姜梅满心喜悦,与有荣焉,微笑着远远观望。

“江小姐?”忽地有人在耳畔轻唤,她蓦然回头,眼前站着一名陌生的男子,身量瘦长,肤色腊黄。

“你是?”姜梅满心疑惑地盯着他。

危神色严肃,压低了声音快速地道:“靖王派我来接你,请立刻跟我走。”

“墨染?”姜梅将信将疑,下意识地向场中瞥去:“等一下,我叫上煜宸一块去。”

“不要回头!”危迅速提出警告:“李公子使的调虎离山之计,将跟踪之人的视线引开,请跟我走,他随后自然会甩脱追兵到预定地点与我们汇合。”

“调虎离山之计?”姜梅越发狐疑。

赛场上瞬息万变,李煜宸又没有未卜先知的能力,怎知伊力亚会发生危险,从而挺身而出引开追兵的注意力?

“伊力亚是自己人,”危倾身向前,几乎凑到她耳边低语:“他落马是事先设计好的。[ ]”

“哦~”姜梅这才释然,展颜微笑:“不早说,害我吓出一身冷汗。”

场上众人将李煜宸团团围住,伊力亚的队友亲人纷纷上前向他表示感谢,唯有伊力亚愣愣地呆在当场——这个动作他平日用了不下千次,就算吃饭喝水一样自然,怎么会失手摔下马背呢?

“小伙子~”李煜宸轻拍他的肩膀,低声笑道:“马有失足,人有失手,偶然的失误谁都会有,不必太过萦怀。”

“不会的~”伊力亚用力捶着自己的腿,反复低语:“我练过无数遍,怎么可能会失手?这绝不可能~”

“算了,壮士说得没错,人都有失误的时候,没出事就不错,下次记得吸取教训就是~”艾桑眼尖,在马背上就看到姜梅跟李煜宸站在一起,这时也挤过来,微红着脸道:“壮士的同伴呢?也请来一起喝杯青稞酒吧。”

“哈哈~”李煜宸仰头大笑,一掌击在艾桑的胸前:“还惦记着呢?死心吧,她有婆家的了。”

臭小子,算他识货!

艾桑被点破心事,尴尬地摸着头又是窘,又是羞,还有几分不信:“真的?她看起来那么小~”

“你不信哪?”李煜宸失笑,回头望向姜梅站立之处,笑容忽地凝住——人呢,怎么一眨眼就不见了?
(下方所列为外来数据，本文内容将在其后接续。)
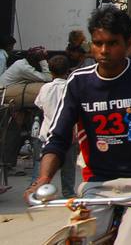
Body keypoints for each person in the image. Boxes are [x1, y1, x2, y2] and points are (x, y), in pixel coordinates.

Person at [27, 6, 131, 241]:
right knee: (76, 239)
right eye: (98, 43)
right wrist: (42, 180)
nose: (104, 51)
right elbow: (58, 137)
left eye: (113, 43)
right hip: (96, 184)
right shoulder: (78, 81)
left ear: (129, 44)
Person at [33, 55, 76, 197]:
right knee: (68, 169)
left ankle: (37, 192)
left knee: (41, 168)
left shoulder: (45, 88)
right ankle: (68, 193)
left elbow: (39, 105)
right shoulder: (71, 88)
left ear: (51, 72)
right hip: (67, 135)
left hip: (46, 134)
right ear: (68, 71)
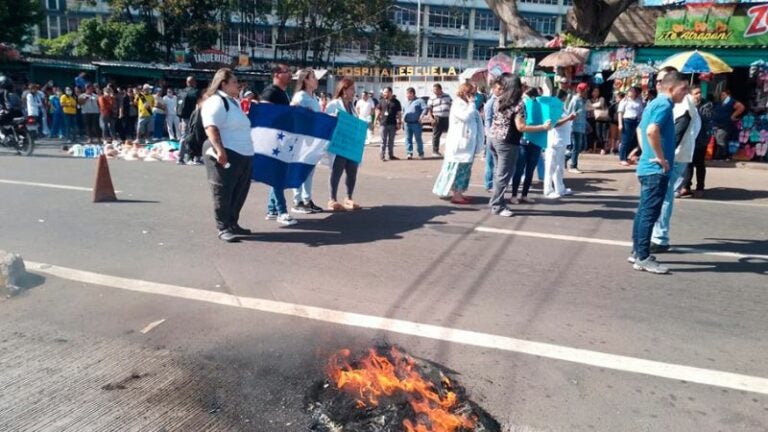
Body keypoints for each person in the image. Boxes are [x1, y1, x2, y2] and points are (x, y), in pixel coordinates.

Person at [629, 70, 689, 274]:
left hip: (648, 166)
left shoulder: (653, 103)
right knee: (649, 213)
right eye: (684, 88)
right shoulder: (664, 104)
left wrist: (646, 151)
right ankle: (643, 257)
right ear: (671, 87)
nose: (686, 93)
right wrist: (660, 158)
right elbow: (650, 131)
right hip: (655, 169)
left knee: (644, 212)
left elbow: (640, 129)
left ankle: (638, 252)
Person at [201, 68, 254, 243]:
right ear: (223, 83)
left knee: (239, 191)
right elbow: (211, 127)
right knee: (223, 191)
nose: (237, 85)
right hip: (227, 151)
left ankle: (233, 222)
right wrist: (220, 150)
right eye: (234, 82)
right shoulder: (216, 101)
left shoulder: (233, 102)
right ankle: (223, 227)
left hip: (243, 153)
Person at [651, 83, 700, 253]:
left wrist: (663, 157)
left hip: (676, 157)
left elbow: (678, 132)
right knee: (665, 193)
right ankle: (658, 235)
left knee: (664, 195)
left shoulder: (684, 105)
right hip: (680, 155)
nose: (659, 84)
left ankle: (660, 238)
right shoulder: (685, 105)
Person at [432, 83, 485, 204]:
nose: (474, 96)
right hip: (460, 145)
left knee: (465, 170)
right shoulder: (458, 104)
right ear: (466, 93)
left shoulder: (466, 104)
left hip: (467, 144)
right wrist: (472, 104)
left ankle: (460, 192)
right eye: (472, 93)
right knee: (458, 170)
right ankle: (456, 195)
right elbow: (465, 117)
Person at [260, 64, 296, 226]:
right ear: (276, 74)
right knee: (278, 176)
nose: (289, 74)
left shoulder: (282, 93)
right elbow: (265, 114)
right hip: (274, 140)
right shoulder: (271, 92)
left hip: (282, 139)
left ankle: (272, 209)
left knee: (278, 174)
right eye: (286, 72)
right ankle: (282, 211)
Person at [289, 68, 324, 214]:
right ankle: (297, 201)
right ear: (305, 80)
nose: (316, 80)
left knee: (309, 170)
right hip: (301, 140)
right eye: (313, 77)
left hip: (312, 139)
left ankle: (307, 199)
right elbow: (293, 112)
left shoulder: (314, 97)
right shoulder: (300, 96)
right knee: (299, 169)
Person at [326, 78, 363, 212]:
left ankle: (348, 197)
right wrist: (334, 116)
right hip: (339, 144)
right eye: (352, 89)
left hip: (351, 145)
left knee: (352, 171)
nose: (354, 92)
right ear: (344, 90)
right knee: (337, 170)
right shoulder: (334, 104)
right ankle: (332, 199)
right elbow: (327, 119)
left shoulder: (352, 106)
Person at [510, 88, 552, 204]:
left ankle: (524, 195)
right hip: (523, 141)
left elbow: (551, 120)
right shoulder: (521, 106)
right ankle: (514, 195)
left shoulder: (541, 106)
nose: (526, 98)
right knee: (519, 169)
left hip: (536, 142)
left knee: (530, 170)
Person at [679, 85, 713, 198]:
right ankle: (686, 186)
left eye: (699, 93)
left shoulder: (706, 104)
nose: (698, 95)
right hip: (689, 138)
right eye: (696, 93)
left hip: (700, 139)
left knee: (699, 164)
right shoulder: (686, 103)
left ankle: (700, 187)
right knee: (688, 162)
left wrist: (695, 107)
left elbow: (706, 117)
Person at [544, 90, 577, 199]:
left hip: (562, 141)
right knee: (550, 167)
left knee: (559, 167)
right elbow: (555, 124)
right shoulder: (553, 107)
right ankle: (548, 190)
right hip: (554, 141)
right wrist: (569, 118)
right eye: (564, 98)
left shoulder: (562, 107)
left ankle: (560, 188)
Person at [711, 88, 745, 159]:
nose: (722, 96)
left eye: (724, 95)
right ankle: (719, 155)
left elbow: (741, 107)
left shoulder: (731, 101)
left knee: (721, 140)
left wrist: (733, 116)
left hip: (725, 125)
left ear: (728, 95)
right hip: (716, 125)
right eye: (721, 95)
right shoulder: (720, 103)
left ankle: (722, 156)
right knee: (718, 140)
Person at [482, 80, 502, 192]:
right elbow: (487, 120)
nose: (500, 91)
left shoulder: (499, 100)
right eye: (498, 89)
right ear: (493, 89)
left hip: (496, 135)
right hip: (491, 136)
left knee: (496, 162)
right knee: (490, 162)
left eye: (502, 89)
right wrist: (489, 135)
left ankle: (493, 183)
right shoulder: (491, 102)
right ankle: (489, 184)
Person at [566, 82, 588, 173]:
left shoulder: (582, 100)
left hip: (582, 126)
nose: (587, 91)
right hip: (575, 126)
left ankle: (566, 157)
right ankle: (573, 166)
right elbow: (570, 113)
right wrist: (576, 114)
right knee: (576, 147)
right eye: (586, 89)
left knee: (581, 146)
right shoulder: (575, 100)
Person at [618, 87, 644, 166]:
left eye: (633, 91)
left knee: (633, 140)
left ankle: (628, 157)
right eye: (630, 91)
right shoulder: (624, 101)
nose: (631, 92)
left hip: (635, 121)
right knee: (625, 140)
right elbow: (620, 112)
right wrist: (620, 123)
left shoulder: (638, 101)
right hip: (627, 120)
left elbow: (640, 112)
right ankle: (622, 158)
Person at [375, 87, 402, 161]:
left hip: (392, 124)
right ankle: (382, 156)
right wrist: (375, 120)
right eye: (384, 92)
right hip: (383, 123)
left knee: (391, 141)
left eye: (386, 92)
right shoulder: (381, 101)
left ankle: (391, 155)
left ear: (390, 93)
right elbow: (378, 110)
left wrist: (399, 122)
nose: (384, 94)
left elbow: (399, 113)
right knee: (383, 140)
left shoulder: (396, 102)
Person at [427, 83, 452, 157]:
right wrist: (431, 118)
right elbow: (429, 109)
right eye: (433, 90)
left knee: (450, 134)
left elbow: (452, 106)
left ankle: (449, 150)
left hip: (447, 118)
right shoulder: (431, 98)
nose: (434, 91)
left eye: (436, 90)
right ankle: (435, 151)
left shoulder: (447, 96)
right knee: (436, 135)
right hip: (437, 118)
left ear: (440, 89)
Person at [402, 87, 427, 159]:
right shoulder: (405, 102)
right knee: (408, 138)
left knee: (418, 138)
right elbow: (403, 111)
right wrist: (402, 121)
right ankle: (409, 153)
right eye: (406, 94)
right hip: (407, 123)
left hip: (416, 123)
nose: (407, 95)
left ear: (412, 93)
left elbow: (425, 108)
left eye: (408, 94)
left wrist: (422, 116)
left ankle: (421, 153)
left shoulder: (419, 101)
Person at [590, 88, 610, 154]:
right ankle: (595, 148)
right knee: (597, 134)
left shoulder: (601, 98)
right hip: (595, 119)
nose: (595, 93)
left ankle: (603, 148)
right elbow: (587, 106)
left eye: (597, 91)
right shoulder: (590, 100)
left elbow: (600, 104)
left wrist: (592, 106)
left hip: (603, 118)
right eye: (594, 91)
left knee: (603, 134)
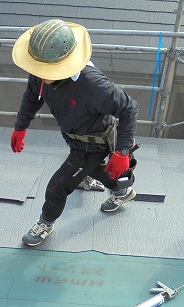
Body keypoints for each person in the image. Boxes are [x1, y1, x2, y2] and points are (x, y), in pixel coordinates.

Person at [10, 19, 139, 246]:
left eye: (44, 70)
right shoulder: (41, 71)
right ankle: (122, 191)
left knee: (57, 187)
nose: (39, 74)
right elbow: (32, 97)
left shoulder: (93, 85)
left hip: (94, 143)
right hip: (74, 136)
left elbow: (129, 108)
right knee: (95, 170)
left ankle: (45, 223)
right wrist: (20, 127)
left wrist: (122, 152)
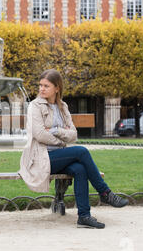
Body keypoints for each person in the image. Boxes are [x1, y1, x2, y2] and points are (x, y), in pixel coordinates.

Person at [18, 69, 128, 229]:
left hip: (59, 155)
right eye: (40, 85)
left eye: (46, 86)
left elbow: (73, 135)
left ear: (57, 88)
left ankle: (84, 216)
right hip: (41, 157)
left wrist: (55, 131)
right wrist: (61, 137)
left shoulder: (62, 107)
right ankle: (105, 193)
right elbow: (40, 134)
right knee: (81, 151)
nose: (41, 89)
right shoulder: (35, 106)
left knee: (80, 169)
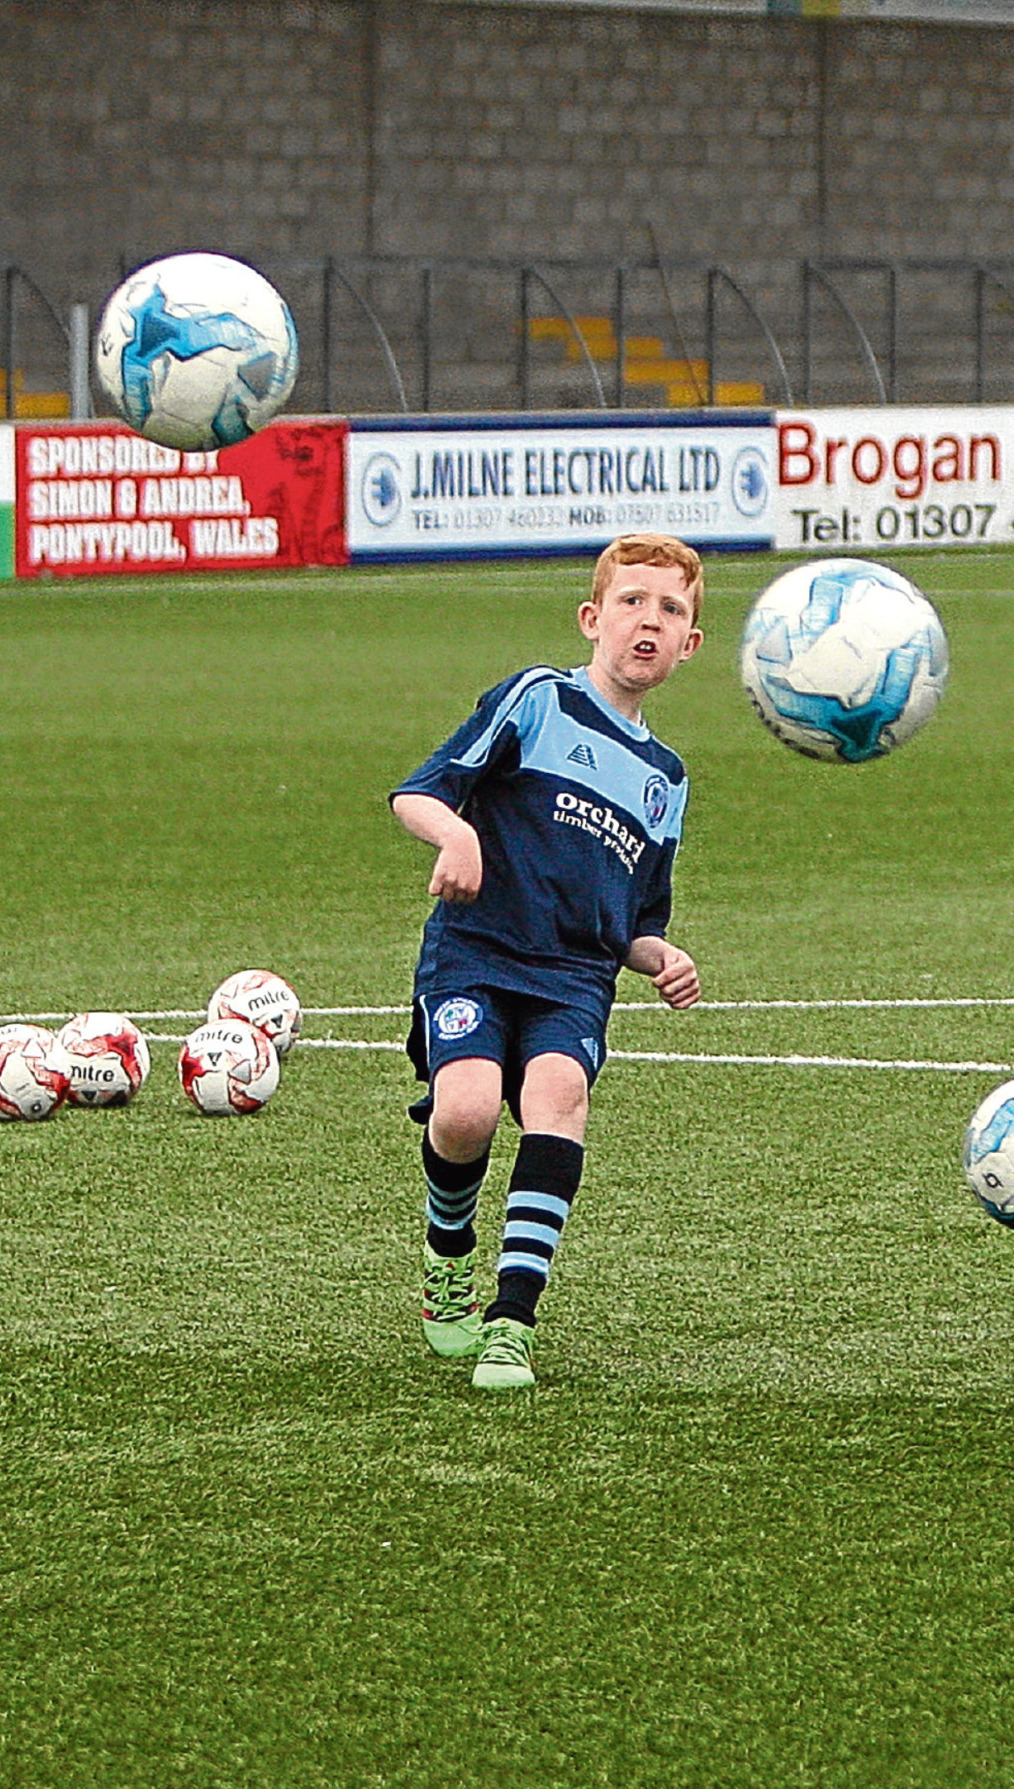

“抱歉,我还有事~”这一惊非同小可,李煜宸心倏地一沉,急忙扔下艾桑等众人,分开人群,大踏步往回走,提高了声音焦急地唤:“梅子,你在哪里,不早了咱们该回去了~”

梅子不是那种任性的女子,既然与自己同行,就算临时有事要离开,也绝不会一声不吭就玩失踪的把戏让人心焦。

李煜宸又急又愧,绕着赛马场找了无数遍,始终不见姜梅的影子才终于确定——梅子真的走了,一句话都没有交待,就这么悄然离去。

眼见日头已然偏西,赛马和叼羊都已结束,围观的群众都渐渐散去,百般无奈的他才拖着疲倦的脚步心有不甘地离去。

梅子是个冷静聪慧的女子,且语言不通,所以不太可能上当被人骗走;而他询问过当时围观的群众,当时并未发生骚乱,证明她也不是被人以武力强行带走。

为今之计,只有先回去打听她是否回营,然后再做下一步的打算。

令他疑惑不解的是,她究竟遇到什么不可抗拒的事情,这才连交待都没有,扔下他独自离去?

他心事重重,直到进了城要回自己的住所时,才猛地发现——身后竟然有人跟踪!

联系到姜梅向他转述的商队出塞路上发生的一连串的变故,他的心忽地揪了起来:看来,这一切都不是偶然,商队早就被有心之人盯上了!他们的目的似乎还是在江照影手里的那张藏宝图!

那么,梅子的失踪就很可能不是意外!说不定,他们想通过绑架梅子,威胁江照影交出手中的藏宝图。

那么,他们盯上了他的目的,是不是想从他的身上挖出墨染的下落呢?

他脑中急速地思考,脚下却未稍停半分,毫不迟疑地越过住所,继续前行……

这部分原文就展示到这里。